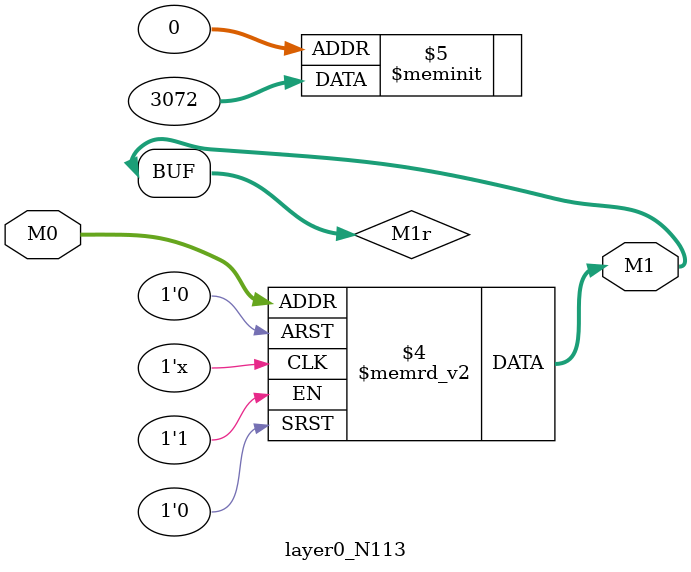
<source format=v>
module layer0_N113 ( input [3:0] M0, output [1:0] M1 );

	(*rom_style = "distributed" *) reg [1:0] M1r;
	assign M1 = M1r;
	always @ (M0) begin
		case (M0)
			4'b0000: M1r = 2'b00;
			4'b1000: M1r = 2'b00;
			4'b0100: M1r = 2'b00;
			4'b1100: M1r = 2'b00;
			4'b0010: M1r = 2'b00;
			4'b1010: M1r = 2'b00;
			4'b0110: M1r = 2'b00;
			4'b1110: M1r = 2'b00;
			4'b0001: M1r = 2'b00;
			4'b1001: M1r = 2'b00;
			4'b0101: M1r = 2'b11;
			4'b1101: M1r = 2'b00;
			4'b0011: M1r = 2'b00;
			4'b1011: M1r = 2'b00;
			4'b0111: M1r = 2'b00;
			4'b1111: M1r = 2'b00;

		endcase
	end
endmodule

</source>
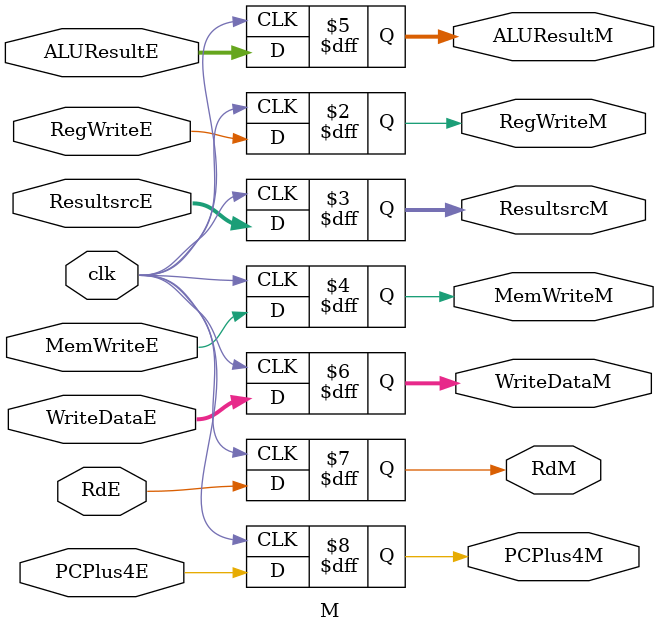
<source format=sv>
module M #(
    parameter DATA_WIDTH = 32
)(
    input logic                         clk,
    input logic                         RegWriteE,
    input logic  [1:0]                  ResultsrcE,
    input logic                         MemWriteE,
    input logic  [DATA_WIDTH-1:0]       ALUResultE,
    input logic  [DATA_WIDTH-1:0]       WriteDataE,
    input logic                         RdE,
    input logic                         PCPlus4E,

    output logic                         RegWriteM,
    output logic  [1:0]                  ResultsrcM,
    output logic                         MemWriteM,
    output logic  [DATA_WIDTH-1:0]       ALUResultM,
    output logic  [DATA_WIDTH-1:0]       WriteDataM,
    output logic                         RdM,
    output logic                         PCPlus4M
);

always_ff @(posedge clk) begin
    RegWriteM <= RegWriteE;
    ResultsrcM <= ResultsrcE;
    MemWriteM <= MemWriteE;
    ALUResultM <= ALUResultE;
    WriteDataM <= WriteDataE;
    RdM <= RdE;
    PCPlus4M <= PCPlus4E;
end

endmodule
</source>
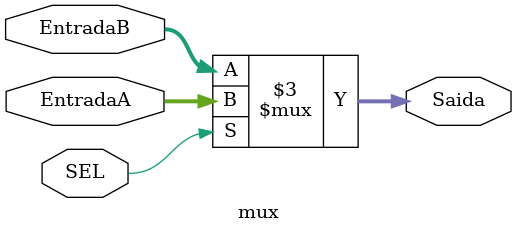
<source format=v>
module mux (
	input [31:0] EntradaA,EntradaB,
	input SEL,
	output reg [31:0] Saida
);

	always @(*)begin
		if(SEL)begin
			Saida <= EntradaA;
		end
		else begin
			Saida <= EntradaB;
		end 
	end

endmodule 
</source>
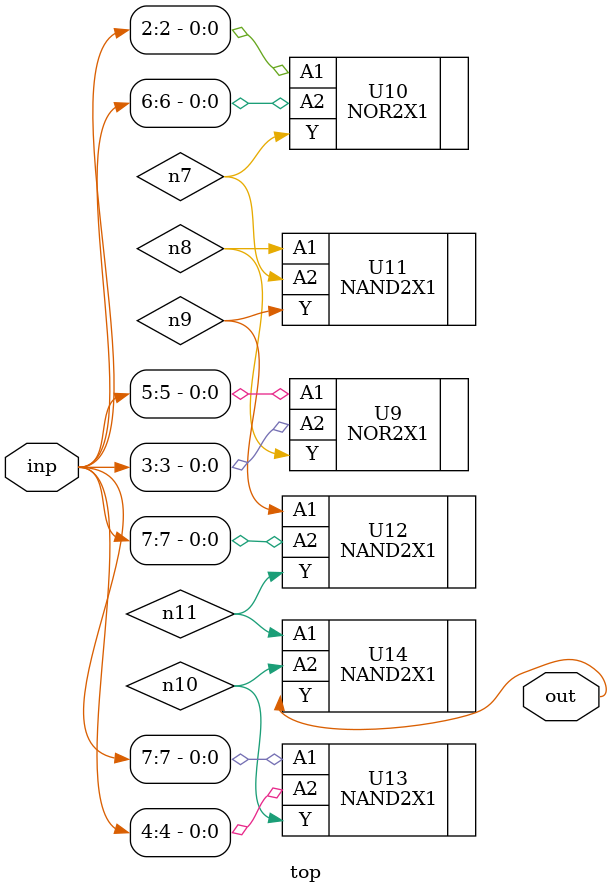
<source format=sv>


module top ( inp, out );
  input [7:0] inp;
  output out;
  wire   n7, n8, n9, n10, n11;

  NOR2X1 U9 ( .A1(inp[5]), .A2(inp[3]), .Y(n8) );
  NOR2X1 U10 ( .A1(inp[2]), .A2(inp[6]), .Y(n7) );
  NAND2X1 U11 ( .A1(n8), .A2(n7), .Y(n9) );
  NAND2X1 U12 ( .A1(n9), .A2(inp[7]), .Y(n11) );
  NAND2X1 U13 ( .A1(inp[7]), .A2(inp[4]), .Y(n10) );
  NAND2X1 U14 ( .A1(n11), .A2(n10), .Y(out) );
endmodule


</source>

- - - -

» **YOUR INSTRUCTIONS**: Print once more, exactly, the lines that start at the top of the records above and end at the line with "4'b1011: M1r = 2'b00;", skipping all pictures.

» **THE COMPLETED TASK**:
<source format=v>
module layer0_N113 ( input [3:0] M0, output [1:0] M1 );

	(*rom_style = "distributed" *) reg [1:0] M1r;
	assign M1 = M1r;
	always @ (M0) begin
		case (M0)
			4'b0000: M1r = 2'b00;
			4'b1000: M1r = 2'b00;
			4'b0100: M1r = 2'b00;
			4'b1100: M1r = 2'b00;
			4'b0010: M1r = 2'b00;
			4'b1010: M1r = 2'b00;
			4'b0110: M1r = 2'b00;
			4'b1110: M1r = 2'b00;
			4'b0001: M1r = 2'b00;
			4'b1001: M1r = 2'b00;
			4'b0101: M1r = 2'b11;
			4'b1101: M1r = 2'b00;
			4'b0011: M1r = 2'b00;
			4'b1011: M1r = 2'b00;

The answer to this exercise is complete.